## Task statement
Only those lines in the data below from the line containing "poor outcomes and" through the line containing "have no opportunity to be tried.", both included, should be restated word for word.
+ + + +
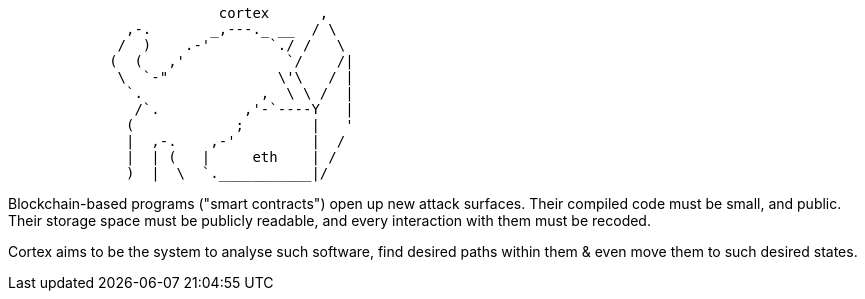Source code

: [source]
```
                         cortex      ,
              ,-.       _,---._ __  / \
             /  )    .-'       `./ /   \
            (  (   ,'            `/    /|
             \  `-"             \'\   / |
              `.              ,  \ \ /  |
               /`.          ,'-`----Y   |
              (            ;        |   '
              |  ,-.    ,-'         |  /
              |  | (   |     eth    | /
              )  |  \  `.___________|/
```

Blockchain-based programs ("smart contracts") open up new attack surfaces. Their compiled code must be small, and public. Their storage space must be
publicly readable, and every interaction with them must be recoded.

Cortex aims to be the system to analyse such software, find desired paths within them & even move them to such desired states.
+ + + +
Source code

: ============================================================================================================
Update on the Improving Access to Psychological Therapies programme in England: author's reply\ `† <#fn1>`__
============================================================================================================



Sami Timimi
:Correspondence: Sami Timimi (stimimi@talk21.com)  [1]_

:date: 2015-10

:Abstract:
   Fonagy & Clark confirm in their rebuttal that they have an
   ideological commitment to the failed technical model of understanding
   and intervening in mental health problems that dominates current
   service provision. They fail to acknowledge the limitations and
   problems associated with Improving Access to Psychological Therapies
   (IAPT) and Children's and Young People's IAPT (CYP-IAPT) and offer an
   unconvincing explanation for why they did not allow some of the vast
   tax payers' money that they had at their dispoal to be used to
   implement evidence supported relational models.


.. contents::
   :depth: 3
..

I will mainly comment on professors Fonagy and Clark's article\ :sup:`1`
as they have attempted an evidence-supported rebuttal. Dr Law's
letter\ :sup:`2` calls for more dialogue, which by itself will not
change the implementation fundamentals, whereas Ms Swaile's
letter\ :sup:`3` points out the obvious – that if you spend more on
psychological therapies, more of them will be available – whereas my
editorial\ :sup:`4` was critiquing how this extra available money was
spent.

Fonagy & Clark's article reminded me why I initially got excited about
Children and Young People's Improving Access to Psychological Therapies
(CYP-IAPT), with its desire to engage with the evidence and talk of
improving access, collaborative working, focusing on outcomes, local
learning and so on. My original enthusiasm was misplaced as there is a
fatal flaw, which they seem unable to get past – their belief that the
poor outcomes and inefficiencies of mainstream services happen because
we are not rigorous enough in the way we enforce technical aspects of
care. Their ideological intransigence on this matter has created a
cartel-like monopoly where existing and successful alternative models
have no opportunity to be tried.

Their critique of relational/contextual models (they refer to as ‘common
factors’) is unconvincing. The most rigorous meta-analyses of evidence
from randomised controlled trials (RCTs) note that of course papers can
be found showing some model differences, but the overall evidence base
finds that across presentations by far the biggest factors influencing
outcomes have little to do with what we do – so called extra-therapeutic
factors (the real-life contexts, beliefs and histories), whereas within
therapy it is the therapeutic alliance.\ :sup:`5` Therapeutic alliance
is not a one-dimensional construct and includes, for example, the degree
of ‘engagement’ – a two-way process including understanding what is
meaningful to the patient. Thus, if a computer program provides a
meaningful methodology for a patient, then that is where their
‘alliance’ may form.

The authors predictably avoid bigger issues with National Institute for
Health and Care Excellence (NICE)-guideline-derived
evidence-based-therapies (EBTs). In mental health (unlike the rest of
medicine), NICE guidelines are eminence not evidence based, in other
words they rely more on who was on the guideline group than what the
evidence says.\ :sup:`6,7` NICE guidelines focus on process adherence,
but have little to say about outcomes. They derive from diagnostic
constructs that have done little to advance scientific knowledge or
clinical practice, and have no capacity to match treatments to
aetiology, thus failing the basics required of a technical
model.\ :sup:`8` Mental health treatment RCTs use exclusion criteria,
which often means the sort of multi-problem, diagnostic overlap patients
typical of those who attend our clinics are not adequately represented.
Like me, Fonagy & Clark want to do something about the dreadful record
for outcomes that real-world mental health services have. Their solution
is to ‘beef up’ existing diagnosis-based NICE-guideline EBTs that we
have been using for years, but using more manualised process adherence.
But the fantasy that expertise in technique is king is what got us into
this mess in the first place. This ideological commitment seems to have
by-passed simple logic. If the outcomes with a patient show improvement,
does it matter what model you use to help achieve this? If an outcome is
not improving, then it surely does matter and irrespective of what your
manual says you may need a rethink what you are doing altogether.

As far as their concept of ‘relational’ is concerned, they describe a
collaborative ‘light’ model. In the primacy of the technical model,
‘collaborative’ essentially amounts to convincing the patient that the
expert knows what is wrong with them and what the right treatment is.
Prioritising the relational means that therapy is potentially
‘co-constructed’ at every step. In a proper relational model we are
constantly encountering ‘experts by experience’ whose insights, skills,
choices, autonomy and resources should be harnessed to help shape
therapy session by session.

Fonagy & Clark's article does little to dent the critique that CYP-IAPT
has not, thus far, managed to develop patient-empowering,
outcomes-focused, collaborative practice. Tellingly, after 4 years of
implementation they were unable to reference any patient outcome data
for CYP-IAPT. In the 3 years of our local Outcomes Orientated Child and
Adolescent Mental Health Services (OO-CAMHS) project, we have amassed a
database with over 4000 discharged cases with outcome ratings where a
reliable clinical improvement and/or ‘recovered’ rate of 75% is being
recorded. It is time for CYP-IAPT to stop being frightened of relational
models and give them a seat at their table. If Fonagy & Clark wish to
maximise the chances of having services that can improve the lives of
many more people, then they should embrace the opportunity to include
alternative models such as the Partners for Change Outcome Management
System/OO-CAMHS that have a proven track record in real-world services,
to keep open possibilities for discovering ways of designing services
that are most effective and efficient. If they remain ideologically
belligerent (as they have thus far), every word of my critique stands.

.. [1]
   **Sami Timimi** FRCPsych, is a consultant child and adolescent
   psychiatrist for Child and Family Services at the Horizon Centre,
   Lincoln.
+ + + +
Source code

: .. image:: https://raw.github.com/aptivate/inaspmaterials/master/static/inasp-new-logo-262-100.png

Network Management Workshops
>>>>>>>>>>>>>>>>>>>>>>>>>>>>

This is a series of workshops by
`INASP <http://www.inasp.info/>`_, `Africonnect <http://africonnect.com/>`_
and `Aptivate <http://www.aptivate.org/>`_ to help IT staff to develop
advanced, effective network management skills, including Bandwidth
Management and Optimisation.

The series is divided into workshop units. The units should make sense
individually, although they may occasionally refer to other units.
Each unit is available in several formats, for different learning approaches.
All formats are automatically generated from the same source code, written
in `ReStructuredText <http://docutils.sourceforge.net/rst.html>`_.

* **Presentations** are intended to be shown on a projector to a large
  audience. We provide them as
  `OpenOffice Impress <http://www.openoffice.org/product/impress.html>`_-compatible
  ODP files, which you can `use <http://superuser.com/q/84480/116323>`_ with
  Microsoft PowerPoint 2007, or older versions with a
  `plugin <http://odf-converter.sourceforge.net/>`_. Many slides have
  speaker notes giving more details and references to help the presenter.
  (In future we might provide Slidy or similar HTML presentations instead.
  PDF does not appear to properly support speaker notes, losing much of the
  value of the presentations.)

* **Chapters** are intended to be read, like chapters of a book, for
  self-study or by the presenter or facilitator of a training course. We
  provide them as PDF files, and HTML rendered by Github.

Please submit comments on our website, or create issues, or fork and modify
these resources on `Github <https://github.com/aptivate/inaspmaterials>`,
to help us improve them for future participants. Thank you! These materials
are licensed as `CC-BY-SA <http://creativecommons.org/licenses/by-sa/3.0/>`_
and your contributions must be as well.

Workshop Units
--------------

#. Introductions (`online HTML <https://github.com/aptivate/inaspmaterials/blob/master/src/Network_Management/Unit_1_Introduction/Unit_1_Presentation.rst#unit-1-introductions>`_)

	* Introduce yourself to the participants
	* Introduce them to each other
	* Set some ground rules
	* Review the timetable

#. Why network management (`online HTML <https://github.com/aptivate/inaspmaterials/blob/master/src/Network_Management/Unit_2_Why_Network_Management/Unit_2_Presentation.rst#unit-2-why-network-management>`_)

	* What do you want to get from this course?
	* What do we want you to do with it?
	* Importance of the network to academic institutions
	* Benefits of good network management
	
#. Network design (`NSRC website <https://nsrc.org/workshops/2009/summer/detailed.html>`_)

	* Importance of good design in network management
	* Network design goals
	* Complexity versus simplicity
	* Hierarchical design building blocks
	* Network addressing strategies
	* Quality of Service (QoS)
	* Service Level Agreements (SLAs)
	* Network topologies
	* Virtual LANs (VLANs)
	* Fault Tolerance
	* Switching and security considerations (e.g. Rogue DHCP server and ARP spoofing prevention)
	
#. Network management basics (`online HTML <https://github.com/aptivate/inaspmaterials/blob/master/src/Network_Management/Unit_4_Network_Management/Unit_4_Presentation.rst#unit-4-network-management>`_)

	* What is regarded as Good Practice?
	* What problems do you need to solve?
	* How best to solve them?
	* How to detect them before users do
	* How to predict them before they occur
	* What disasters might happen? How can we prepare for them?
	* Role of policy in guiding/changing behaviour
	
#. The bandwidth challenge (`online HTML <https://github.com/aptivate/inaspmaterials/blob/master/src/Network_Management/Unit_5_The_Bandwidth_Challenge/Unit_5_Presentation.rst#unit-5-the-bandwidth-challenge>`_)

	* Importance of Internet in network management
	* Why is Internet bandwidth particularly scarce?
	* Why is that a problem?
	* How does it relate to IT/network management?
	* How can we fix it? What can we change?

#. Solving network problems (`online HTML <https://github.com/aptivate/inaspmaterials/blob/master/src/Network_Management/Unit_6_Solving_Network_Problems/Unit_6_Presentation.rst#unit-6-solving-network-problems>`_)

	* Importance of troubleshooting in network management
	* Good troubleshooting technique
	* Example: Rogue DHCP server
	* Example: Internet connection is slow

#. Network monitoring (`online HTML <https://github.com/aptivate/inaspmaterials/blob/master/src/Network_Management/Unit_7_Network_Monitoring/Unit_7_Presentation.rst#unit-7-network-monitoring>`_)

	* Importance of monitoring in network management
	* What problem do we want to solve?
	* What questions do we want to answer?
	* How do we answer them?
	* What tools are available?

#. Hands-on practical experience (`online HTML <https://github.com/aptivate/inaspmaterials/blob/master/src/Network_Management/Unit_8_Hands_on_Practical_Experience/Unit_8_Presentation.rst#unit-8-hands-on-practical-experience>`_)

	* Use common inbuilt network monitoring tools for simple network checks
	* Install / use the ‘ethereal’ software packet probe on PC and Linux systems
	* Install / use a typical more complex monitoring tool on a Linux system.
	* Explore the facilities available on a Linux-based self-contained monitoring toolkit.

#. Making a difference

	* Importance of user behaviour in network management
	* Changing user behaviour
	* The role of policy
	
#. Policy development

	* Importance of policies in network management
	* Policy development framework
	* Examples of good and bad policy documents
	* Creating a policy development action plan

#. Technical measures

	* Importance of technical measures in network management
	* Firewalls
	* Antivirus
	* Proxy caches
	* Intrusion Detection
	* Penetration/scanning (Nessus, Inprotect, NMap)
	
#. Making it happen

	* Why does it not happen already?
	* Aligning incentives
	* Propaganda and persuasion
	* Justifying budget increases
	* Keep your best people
+ + + +
## Output
poor outcomes and inefficiencies of mainstream services happen because
we are not rigorous enough in the way we enforce technical aspects of
care. Their ideological intransigence on this matter has created a
cartel-like monopoly where existing and successful alternative models
have no opportunity to be tried.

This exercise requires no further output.